(WHAT THE EXERCISE ASKS): Below are some records: retype them all exactly, but not the pictures.

(TASK INPUTS):
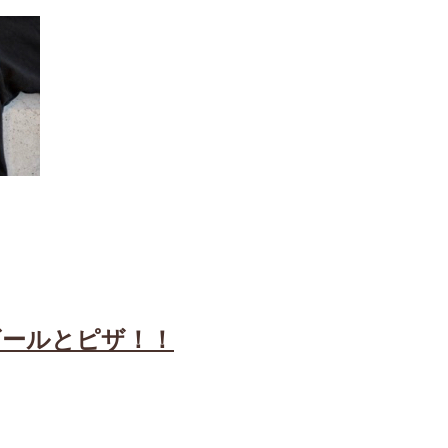
ビールとピザ！！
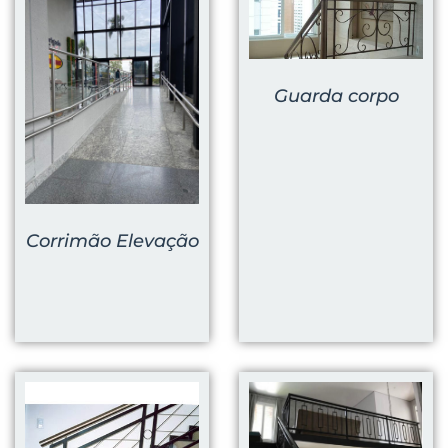
Guarda corpo
Corrimão Elevação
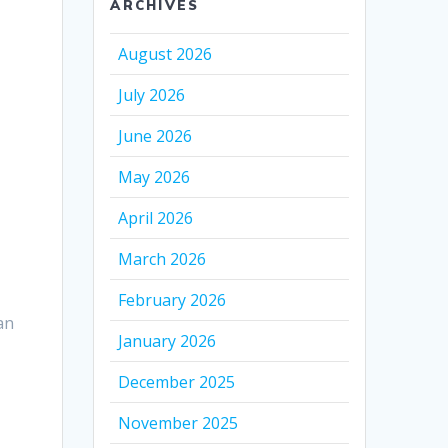
ARCHIVES
August 2026
July 2026
June 2026
May 2026
April 2026
March 2026
February 2026
an
January 2026
December 2025
November 2025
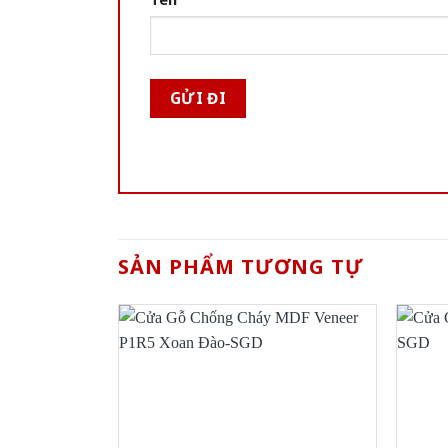
SẢN PHẨM TƯƠNG TỰ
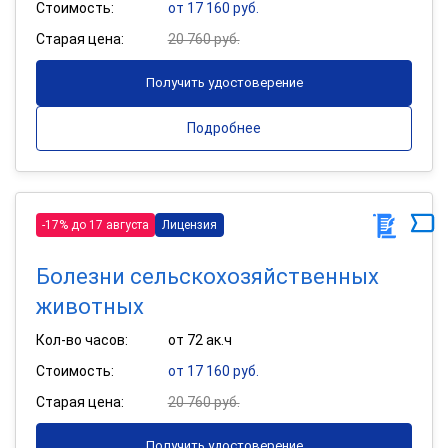
Стоимость:
от 17 160 руб.
Старая цена:
20 760 руб.
Получить удостоверение
Подробнее
-17% до 17 августа
Лицензия
Болезни сельскохозяйственных
животных
Кол-во часов:
от 72 ак.ч
Стоимость:
от 17 160 руб.
Старая цена:
20 760 руб.
Получить удостоверение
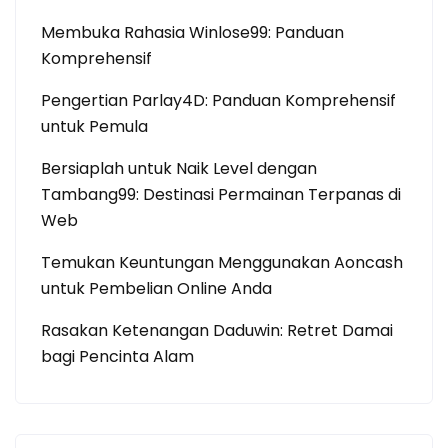
Membuka Rahasia Winlose99: Panduan
Komprehensif
Pengertian Parlay4D: Panduan Komprehensif
untuk Pemula
Bersiaplah untuk Naik Level dengan
Tambang99: Destinasi Permainan Terpanas di
Web
Temukan Keuntungan Menggunakan Aoncash
untuk Pembelian Online Anda
Rasakan Ketenangan Daduwin: Retret Damai
bagi Pencinta Alam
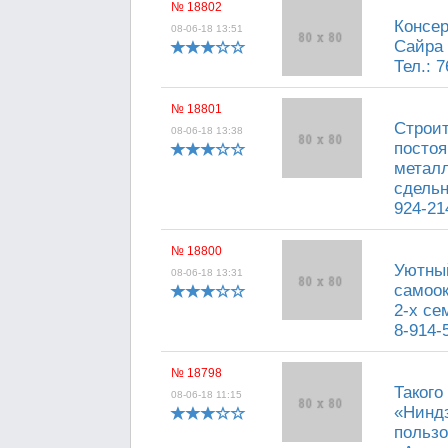
№ 18802
Консер
08-06-18 13:51
Сайра 
Тел.: 7
№ 18801
Строит
08-06-18 13:38
постоя
металл
сдельн
924-21
№ 18800
Уютный
08-06-18 13:31
самоок
2-х се
8-914-
№ 18798
Такого
08-06-18 11:15
«Ниндз
пользо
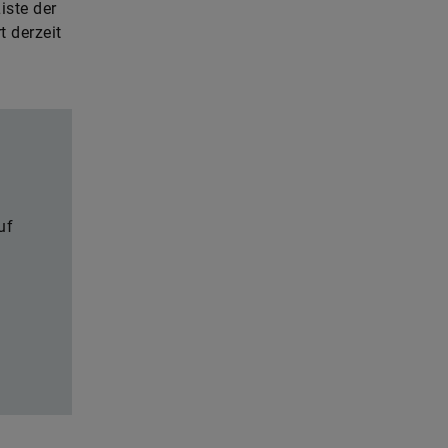
iste der
t derzeit
uf
t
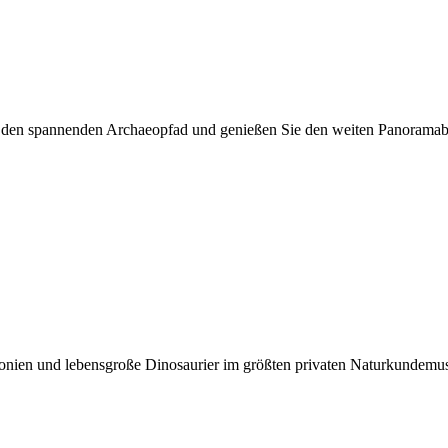
 den spannenden Archaeopfad und genießen Sie den weiten Panoramabl
-Kolonien und lebensgroße Dinosaurier im größten privaten Naturkundem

(TASK RESPONSE):
ビールとピザ！！
Guarda corpo
Corrimão Elevação
ARCHIVES
August 2026
July 2026
June 2026
May 2026
April 2026
March 2026
February 2026
an
January 2026
December 2025
November 2025
SẢN PHẨM TƯƠNG TỰ
Стоимость:
от 17 160 руб.
Старая цена:
20 760 руб.
Получить удостоверение
Подробнее
-17% до 17 августа
Лицензия
Болезни сельскохозяйственных
животных
Кол-во часов:
от 72 ак.ч
Стоимость:
от 17 160 руб.
Старая цена:
20 760 руб.
Получить удостоверение
Membuka Rahasia Winlose99: Panduan
Komprehensif
Pengertian Parlay4D: Panduan Komprehensif
untuk Pemula
Bersiaplah untuk Naik Level dengan
Tambang99: Destinasi Permainan Terpanas di
Web
Temukan Keuntungan Menggunakan Aoncash
untuk Pembelian Online Anda
Rasakan Ketenangan Daduwin: Retret Damai
bagi Pencinta Alam
№ 18802
Консер
08-06-18 13:51
Сайра 
Тел.: 7
№ 18801
Строит
08-06-18 13:38
постоя
металл
сдельн
924-21
№ 18800
Уютный
08-06-18 13:31
самоок
2-х се
8-914-
№ 18798
Такого
08-06-18 11:15
«Ниндз
пользо
iste der
t derzeit
uf
t
 den spannenden Archaeopfad und genießen Sie den weiten Panoramabl
-Kolonien und lebensgroße Dinosaurier im größten privaten Naturkundem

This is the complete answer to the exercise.